DATA SUPPLIED
○ ○ ○

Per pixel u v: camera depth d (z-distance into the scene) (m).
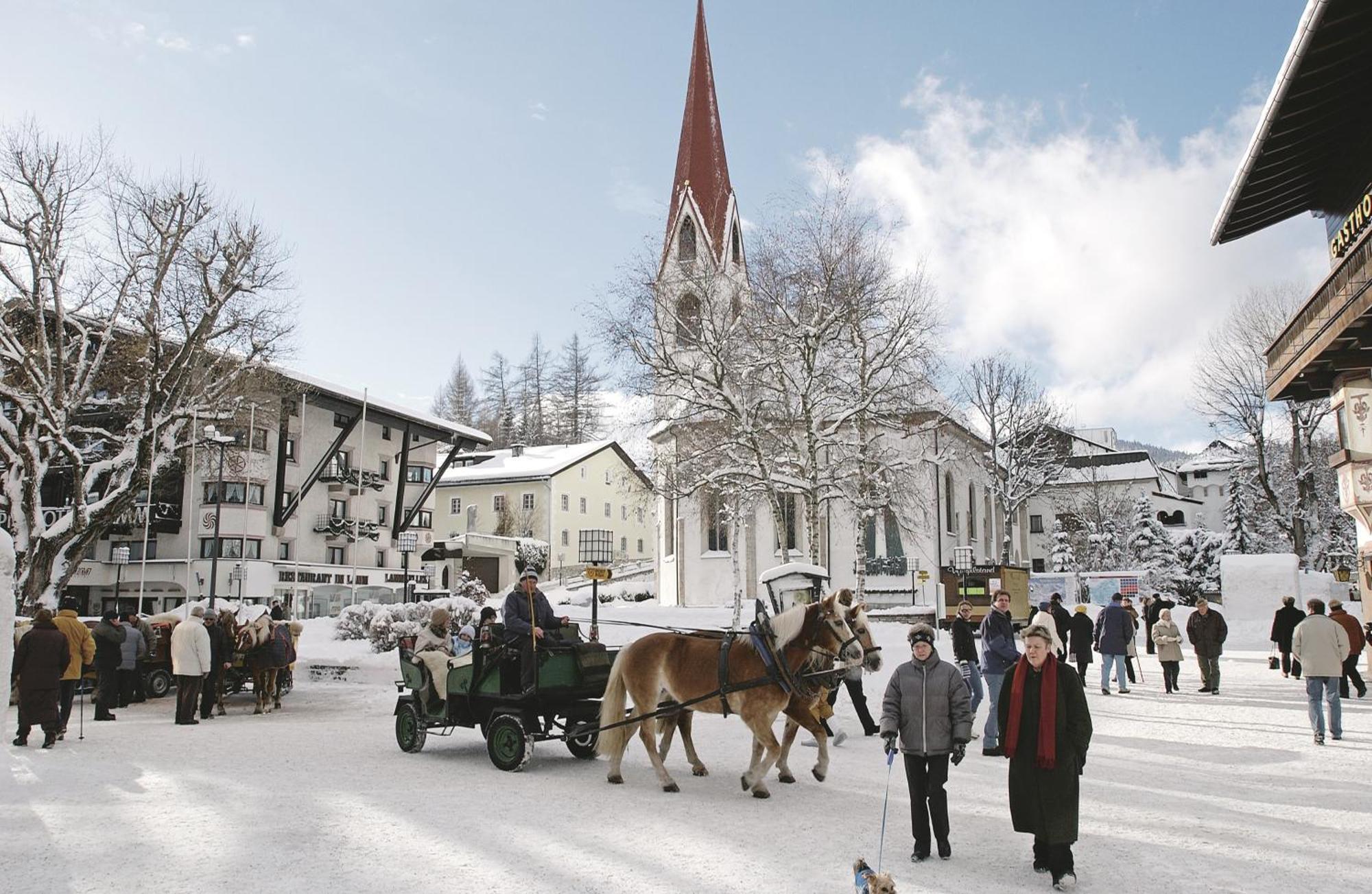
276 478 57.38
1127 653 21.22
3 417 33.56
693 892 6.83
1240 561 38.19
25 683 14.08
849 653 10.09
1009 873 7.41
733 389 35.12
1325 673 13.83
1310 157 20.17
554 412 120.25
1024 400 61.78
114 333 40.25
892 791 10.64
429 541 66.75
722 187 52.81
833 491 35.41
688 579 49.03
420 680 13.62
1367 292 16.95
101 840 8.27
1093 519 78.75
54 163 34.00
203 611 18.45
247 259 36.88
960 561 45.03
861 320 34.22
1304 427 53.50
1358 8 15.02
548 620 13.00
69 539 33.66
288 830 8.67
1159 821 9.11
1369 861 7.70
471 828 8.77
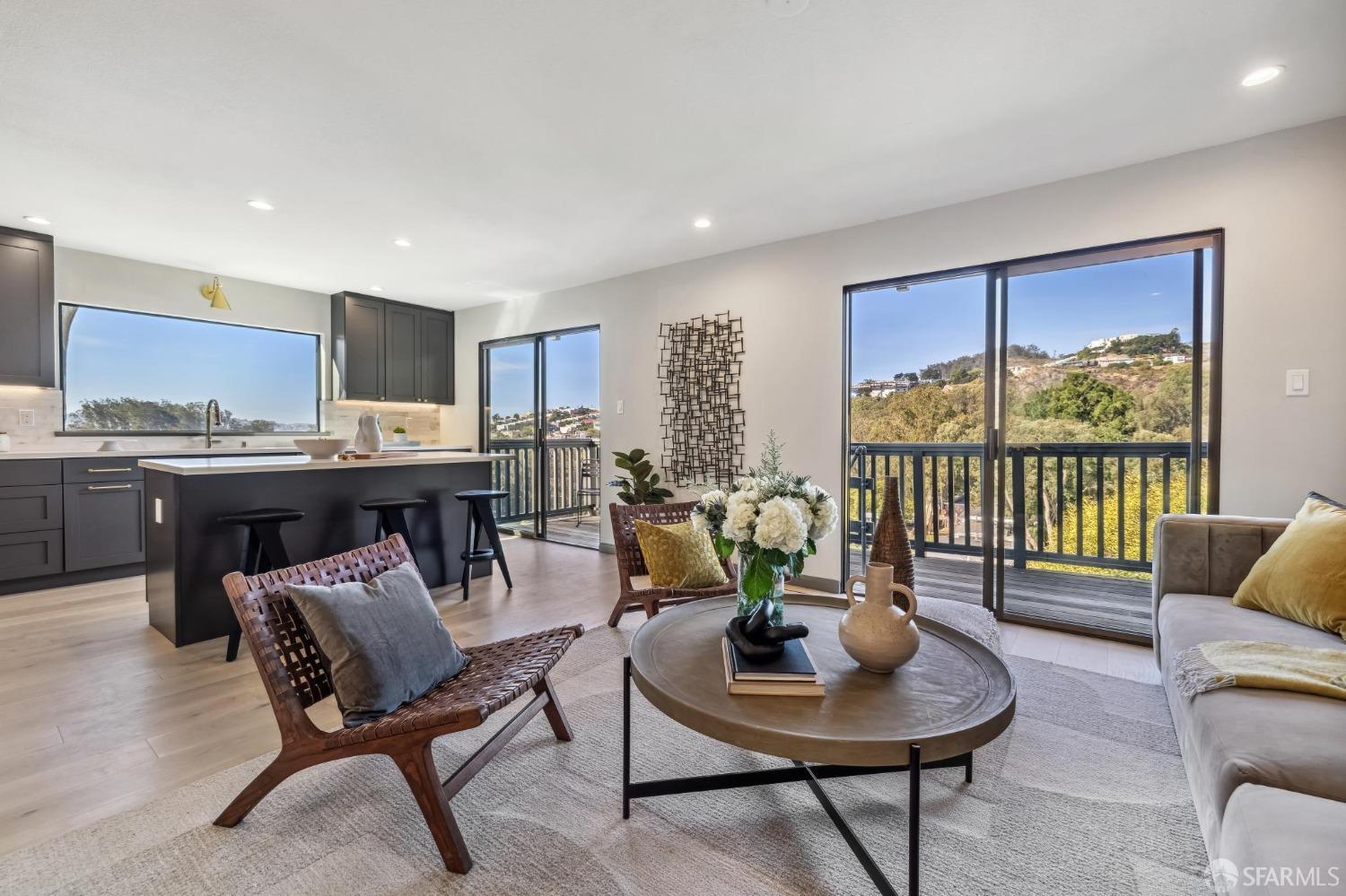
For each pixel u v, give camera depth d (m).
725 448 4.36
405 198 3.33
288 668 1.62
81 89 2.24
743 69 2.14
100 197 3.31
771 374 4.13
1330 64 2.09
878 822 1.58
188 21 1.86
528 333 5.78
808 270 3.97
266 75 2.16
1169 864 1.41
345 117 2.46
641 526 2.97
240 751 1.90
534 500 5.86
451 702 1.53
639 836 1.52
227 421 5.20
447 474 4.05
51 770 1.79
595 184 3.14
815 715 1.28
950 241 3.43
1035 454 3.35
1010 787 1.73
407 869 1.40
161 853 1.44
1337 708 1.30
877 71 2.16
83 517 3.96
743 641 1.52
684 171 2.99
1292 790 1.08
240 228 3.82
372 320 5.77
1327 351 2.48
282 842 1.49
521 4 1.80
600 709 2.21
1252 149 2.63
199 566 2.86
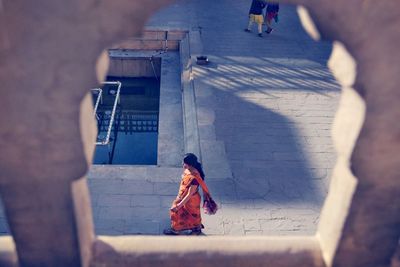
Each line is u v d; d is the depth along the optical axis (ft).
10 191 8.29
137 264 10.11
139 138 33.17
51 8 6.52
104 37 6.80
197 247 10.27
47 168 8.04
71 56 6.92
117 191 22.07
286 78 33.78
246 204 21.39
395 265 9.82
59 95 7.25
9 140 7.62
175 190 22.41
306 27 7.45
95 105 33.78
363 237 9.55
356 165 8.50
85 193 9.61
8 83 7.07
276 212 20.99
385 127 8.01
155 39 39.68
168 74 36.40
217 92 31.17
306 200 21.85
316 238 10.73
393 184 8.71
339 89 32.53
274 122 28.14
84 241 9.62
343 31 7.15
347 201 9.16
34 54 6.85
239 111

○ ○ ○

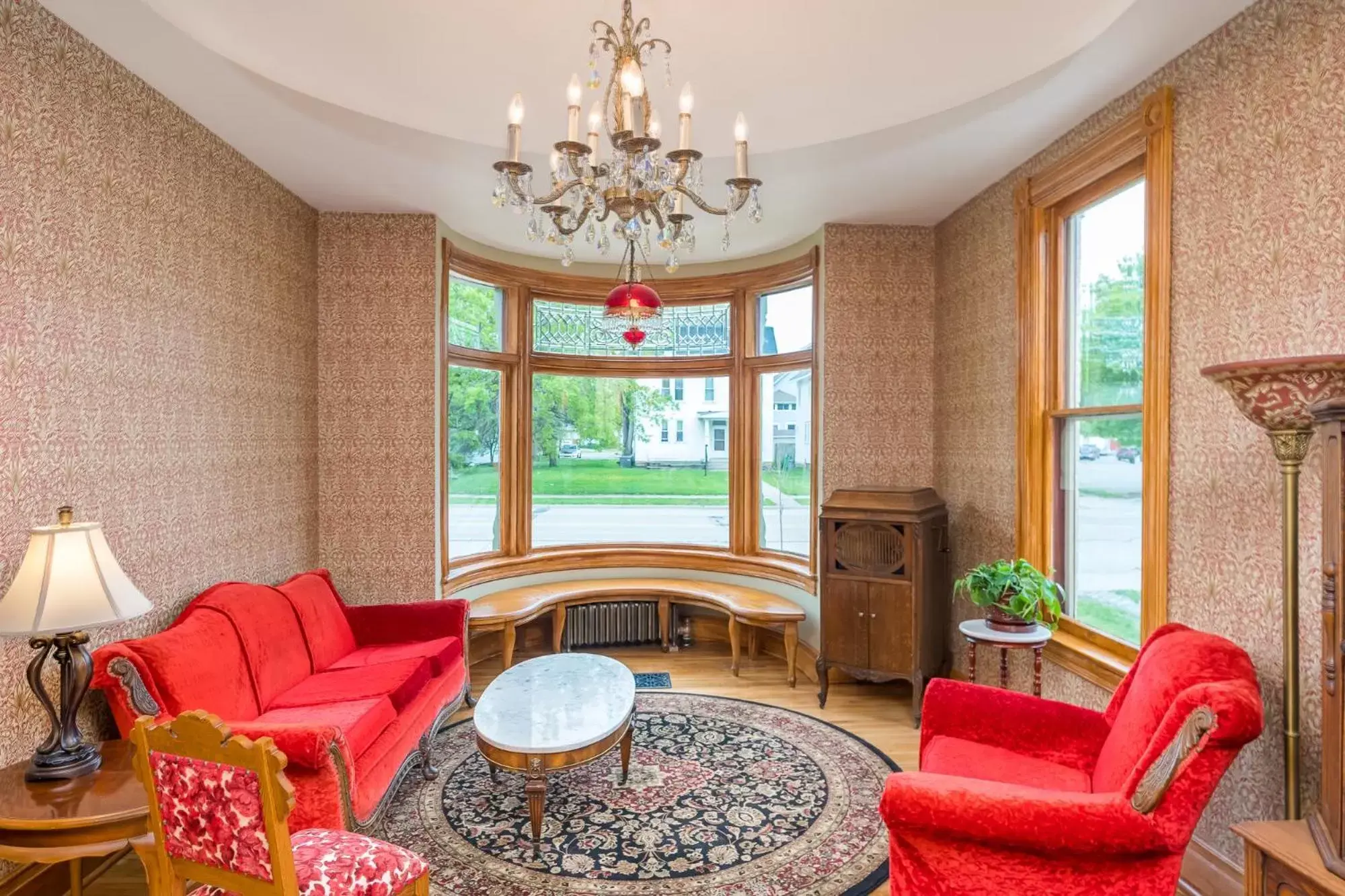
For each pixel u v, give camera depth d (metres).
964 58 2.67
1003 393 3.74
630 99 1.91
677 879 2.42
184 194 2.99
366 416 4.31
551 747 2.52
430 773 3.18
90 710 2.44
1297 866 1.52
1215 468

○ ○ ○

WHAT YOU NEED TO DO
Reproduce the entries exactly, from the line with "1009 873 7.41" to the line with "447 474 4.05", both lines included, keeping no pictures.

WRITTEN REPLY
1009 873 7.41
733 389 35.12
1325 673 13.83
1310 157 20.17
554 412 120.25
1024 400 61.78
114 333 40.25
892 791 10.64
429 541 66.75
722 187 52.81
833 491 35.41
688 579 49.03
420 680 13.62
1367 292 16.95
101 840 8.27
1093 519 78.75
54 163 34.00
203 611 18.45
247 259 36.88
960 561 45.03
861 320 34.22
1304 427 53.50
1358 8 15.02
548 620 13.00
69 539 33.66
288 830 8.67
1159 821 9.11
1369 861 7.70
471 828 8.77
For each pixel u v, give camera depth d (m).
725 448 4.36
405 198 3.33
288 668 1.62
81 89 2.24
743 69 2.14
100 197 3.31
771 374 4.13
1330 64 2.09
878 822 1.58
188 21 1.86
528 333 5.78
808 270 3.97
266 75 2.16
1169 864 1.41
345 117 2.46
641 526 2.97
240 751 1.90
534 500 5.86
451 702 1.53
639 836 1.52
227 421 5.20
447 474 4.05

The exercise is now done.